Captain Data is the pick for developers and AI engineers who need reliable B2B data delivered through structured API endpoints. The MCP integration and interactive demo environment make it well-suited for teams building AI agents or SaaS features where clean, fast B2B data is a dependency, not a workflow step.
Some teams use Captain Data's API endpoints to power product features and Clay to run outbound enrichment workflows for the same company. They solve different problems for different teams and are not mutually exclusive. If your question is "which one should run our GTM enrichment," the answer is Clay. If your question is "which API should power our AI agent's contact lookup," the answer is Captain Data.
Common Questions
Frequently Asked Questions
Clay is better for RevOps and GTM teams that need a no-code enrichment workflow with 150+ data providers, AI research, and CRM push integrations. Captain Data is better for developers building AI agents or product features that need B2B data via structured API endpoints. These tools serve different buyers and are not direct competitors for the same workflow.

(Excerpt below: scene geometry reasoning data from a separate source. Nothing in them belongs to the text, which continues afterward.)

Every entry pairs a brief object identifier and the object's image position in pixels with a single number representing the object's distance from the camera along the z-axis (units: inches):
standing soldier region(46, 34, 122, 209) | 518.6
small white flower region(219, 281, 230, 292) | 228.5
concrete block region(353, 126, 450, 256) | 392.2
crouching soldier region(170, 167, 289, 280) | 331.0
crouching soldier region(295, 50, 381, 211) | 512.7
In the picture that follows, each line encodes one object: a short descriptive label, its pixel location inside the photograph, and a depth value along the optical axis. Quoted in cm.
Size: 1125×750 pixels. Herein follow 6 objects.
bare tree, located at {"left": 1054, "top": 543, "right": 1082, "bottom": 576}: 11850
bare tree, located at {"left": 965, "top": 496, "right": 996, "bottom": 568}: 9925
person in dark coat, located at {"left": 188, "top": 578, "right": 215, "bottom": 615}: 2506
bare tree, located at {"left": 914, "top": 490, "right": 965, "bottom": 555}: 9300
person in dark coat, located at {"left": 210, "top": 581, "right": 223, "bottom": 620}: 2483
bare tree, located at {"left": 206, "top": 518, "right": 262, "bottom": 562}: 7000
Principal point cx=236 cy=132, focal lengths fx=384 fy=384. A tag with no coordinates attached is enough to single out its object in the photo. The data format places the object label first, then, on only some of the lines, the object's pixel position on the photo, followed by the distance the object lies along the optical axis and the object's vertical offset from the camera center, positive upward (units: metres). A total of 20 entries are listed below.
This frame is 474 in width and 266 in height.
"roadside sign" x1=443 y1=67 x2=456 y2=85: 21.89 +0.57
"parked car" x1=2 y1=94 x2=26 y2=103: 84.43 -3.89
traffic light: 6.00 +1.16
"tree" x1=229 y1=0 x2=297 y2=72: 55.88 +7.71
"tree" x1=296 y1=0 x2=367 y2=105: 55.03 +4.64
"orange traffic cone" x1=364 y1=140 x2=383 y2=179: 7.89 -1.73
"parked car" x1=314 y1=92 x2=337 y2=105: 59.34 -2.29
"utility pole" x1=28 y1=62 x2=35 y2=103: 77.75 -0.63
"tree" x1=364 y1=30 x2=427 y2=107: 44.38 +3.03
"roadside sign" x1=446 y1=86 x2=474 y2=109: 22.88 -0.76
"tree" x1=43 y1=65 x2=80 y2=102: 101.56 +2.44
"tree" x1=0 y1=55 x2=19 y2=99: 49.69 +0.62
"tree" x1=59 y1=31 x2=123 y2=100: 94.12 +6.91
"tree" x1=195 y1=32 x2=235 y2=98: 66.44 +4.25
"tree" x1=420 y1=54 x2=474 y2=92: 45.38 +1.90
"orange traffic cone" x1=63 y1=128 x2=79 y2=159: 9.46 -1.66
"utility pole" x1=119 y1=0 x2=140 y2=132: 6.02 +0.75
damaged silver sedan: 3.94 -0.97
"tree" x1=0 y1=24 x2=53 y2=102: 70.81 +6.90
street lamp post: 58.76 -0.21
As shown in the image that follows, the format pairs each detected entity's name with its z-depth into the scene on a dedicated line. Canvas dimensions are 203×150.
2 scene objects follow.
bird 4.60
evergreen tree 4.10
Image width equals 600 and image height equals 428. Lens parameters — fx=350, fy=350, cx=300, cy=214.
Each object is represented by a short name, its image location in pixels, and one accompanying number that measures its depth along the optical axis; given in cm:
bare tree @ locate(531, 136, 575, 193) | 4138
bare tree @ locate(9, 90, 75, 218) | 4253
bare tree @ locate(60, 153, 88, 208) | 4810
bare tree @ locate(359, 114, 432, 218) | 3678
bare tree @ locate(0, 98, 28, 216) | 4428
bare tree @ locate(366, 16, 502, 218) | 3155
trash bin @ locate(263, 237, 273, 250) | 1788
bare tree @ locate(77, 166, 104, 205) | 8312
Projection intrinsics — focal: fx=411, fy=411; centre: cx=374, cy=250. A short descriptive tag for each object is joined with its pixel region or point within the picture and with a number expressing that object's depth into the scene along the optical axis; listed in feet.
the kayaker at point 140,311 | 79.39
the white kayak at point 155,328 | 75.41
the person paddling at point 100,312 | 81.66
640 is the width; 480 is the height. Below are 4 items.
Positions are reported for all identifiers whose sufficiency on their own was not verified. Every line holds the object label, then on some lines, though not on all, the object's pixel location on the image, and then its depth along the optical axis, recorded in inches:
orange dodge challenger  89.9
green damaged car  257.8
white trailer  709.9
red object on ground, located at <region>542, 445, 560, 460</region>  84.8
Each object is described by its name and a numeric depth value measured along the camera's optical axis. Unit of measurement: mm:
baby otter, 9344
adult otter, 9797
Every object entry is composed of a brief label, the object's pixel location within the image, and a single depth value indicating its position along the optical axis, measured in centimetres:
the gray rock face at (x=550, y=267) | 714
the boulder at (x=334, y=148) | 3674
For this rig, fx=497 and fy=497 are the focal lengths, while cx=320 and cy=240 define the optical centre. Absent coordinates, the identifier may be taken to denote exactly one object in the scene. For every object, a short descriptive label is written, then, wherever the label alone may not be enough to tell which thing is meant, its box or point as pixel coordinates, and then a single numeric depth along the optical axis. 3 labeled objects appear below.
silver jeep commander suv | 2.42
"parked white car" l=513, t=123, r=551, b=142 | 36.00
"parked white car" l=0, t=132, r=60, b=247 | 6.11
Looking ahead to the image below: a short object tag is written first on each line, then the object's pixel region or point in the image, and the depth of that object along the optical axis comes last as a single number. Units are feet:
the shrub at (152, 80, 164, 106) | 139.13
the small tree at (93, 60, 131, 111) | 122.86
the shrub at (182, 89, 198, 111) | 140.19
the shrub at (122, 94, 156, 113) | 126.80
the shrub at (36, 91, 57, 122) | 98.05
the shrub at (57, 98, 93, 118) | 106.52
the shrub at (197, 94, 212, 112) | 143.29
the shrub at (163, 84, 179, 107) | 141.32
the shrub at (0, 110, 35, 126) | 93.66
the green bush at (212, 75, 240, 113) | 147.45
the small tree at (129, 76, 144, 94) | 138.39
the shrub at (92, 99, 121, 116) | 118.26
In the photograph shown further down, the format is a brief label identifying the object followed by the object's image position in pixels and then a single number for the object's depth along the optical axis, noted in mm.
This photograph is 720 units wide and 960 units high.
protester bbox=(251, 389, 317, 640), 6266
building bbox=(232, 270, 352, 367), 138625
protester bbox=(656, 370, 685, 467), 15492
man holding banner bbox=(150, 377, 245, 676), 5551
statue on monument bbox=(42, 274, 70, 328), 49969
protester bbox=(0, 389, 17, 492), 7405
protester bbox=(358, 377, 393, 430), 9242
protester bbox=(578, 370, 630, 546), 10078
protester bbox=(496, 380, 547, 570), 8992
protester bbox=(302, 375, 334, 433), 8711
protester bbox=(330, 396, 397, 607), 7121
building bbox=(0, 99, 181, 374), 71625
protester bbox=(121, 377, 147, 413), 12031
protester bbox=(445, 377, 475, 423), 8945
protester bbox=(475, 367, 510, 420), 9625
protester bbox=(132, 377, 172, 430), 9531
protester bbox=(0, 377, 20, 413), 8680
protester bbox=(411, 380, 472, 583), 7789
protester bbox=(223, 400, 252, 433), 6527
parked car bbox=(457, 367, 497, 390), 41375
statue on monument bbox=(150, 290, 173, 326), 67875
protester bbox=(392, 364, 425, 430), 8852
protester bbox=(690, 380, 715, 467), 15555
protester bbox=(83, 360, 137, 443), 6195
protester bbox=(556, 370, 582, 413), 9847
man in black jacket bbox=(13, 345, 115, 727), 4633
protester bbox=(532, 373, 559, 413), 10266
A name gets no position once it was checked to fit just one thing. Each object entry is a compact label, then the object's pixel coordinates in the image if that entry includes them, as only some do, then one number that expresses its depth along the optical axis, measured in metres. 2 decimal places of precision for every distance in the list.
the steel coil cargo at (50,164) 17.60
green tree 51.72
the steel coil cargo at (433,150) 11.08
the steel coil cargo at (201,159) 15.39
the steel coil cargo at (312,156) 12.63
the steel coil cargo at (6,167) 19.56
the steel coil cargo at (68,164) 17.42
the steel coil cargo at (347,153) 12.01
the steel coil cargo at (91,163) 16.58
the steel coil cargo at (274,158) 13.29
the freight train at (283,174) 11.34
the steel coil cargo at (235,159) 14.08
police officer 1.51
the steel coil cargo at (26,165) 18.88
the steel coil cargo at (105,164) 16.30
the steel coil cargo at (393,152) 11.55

Captain Data is built for developers and requires API implementation. It does not have a no-code visual interface for building workflows. Non-technical GTM teams will find Clay significantly more accessible, while technical product and engineering teams will find Captain Data's endpoint model more appropriate for their use case.
Both offer 100 free credits with no credit card. Clay's first paid tier starts at $134/mo annual. Captain Data's example pricing is €600/mo for 20,000 credits, but volume discounts reduce the per-credit cost significantly at scale. Costs are not directly comparable because Clay credits cover multi-step workflow operations while Captain Data credits map one-to-one with records processed. Estimate based on your actual monthly volume at each tool's pricing page.
Clay supports webhooks and HTTP API connectivity, which lets technical teams trigger Clay workflows from external systems or push data to any HTTP endpoint. This is different from Captain Data's model, where the API is the primary product interface. Clay's API capabilities are supplemental to its visual workflow builder; Captain Data's API is the entire product.
Both tools offer free credits with no credit card required.
Clay gives 100 free credits to test enrichment workflows and Claygent. Captain Data gives 100 free credits to test API endpoints with live data before writing any code.